What happens on rainy days when the candidates do not appear for the examination but the scribes do? The government pays a handsome amount to people for no work done by them. One such rainy day was the second time I decided to write the examination for a visually impaired, when most candidates missed their exam owing to the rain.

There is no denying that the government spends money in trying to make the exams more accessible to candidates with special needs. How much of this expenditure actually benefits them is the question. It would perhaps do some good if the government spent the same amount of money in providing the candidates with computers that would read out the question papers to the candidates who can then mark the answers with their own hand. Various countries like Spain actually use such an approach towards examinations.

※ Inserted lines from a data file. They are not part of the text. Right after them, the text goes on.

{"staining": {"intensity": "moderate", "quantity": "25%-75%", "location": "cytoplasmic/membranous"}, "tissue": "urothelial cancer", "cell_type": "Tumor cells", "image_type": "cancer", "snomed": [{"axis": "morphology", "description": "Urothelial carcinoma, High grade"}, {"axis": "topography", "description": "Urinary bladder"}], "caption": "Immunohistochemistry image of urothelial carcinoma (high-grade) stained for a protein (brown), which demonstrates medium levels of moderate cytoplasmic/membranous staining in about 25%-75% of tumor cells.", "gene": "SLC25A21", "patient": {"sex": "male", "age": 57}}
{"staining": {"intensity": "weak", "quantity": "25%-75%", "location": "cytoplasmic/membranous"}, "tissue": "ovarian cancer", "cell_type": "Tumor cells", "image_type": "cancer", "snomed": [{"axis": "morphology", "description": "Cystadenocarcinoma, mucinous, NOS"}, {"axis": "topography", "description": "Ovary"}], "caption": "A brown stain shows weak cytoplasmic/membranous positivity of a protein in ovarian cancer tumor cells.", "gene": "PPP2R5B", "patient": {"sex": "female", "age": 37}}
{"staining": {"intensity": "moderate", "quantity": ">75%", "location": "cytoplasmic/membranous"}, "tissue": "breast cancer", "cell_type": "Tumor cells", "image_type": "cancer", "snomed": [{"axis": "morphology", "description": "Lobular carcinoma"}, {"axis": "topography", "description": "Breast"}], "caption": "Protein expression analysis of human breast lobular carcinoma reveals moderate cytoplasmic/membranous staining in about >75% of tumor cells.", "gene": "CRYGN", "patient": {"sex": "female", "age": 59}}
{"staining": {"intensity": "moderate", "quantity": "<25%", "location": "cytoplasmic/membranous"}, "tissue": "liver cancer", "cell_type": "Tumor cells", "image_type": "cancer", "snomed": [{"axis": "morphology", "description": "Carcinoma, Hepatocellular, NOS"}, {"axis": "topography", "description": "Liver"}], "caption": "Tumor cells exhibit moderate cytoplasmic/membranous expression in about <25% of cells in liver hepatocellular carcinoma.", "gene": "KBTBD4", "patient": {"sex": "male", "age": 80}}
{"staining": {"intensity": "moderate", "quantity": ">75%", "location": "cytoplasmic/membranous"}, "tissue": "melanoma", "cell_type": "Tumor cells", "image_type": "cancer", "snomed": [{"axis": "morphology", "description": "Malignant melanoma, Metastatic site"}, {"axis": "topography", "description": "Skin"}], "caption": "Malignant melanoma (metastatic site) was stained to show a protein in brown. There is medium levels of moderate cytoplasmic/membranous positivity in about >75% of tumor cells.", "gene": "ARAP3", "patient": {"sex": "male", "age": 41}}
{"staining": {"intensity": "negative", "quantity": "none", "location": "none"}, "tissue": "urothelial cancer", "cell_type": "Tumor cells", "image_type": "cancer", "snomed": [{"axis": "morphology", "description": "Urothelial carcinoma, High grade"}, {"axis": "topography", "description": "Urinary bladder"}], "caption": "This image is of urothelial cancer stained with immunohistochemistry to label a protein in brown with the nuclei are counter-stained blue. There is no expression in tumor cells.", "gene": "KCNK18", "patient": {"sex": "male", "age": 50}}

Providing reservations to candidates with special needs is not the solution. Giving them equal opportunity to perform to the best of their capability is what is needed. In the words of an invigilator at the SSC examination, “Getting jobs through the 3% reservation for people with disabilities might succeed at giving them a livelihood, but they are sometimes more a liability to the government offices than assets”.

There is no denying that every person has the capability to perform like any other. All that we need is an equal opportunity to do that, which the current examination structure does not succeed in providing. Directing the expenditure towards the development of better infrastructure would perhaps be a more intelligent choice than just spending it because you believe you have so much of it!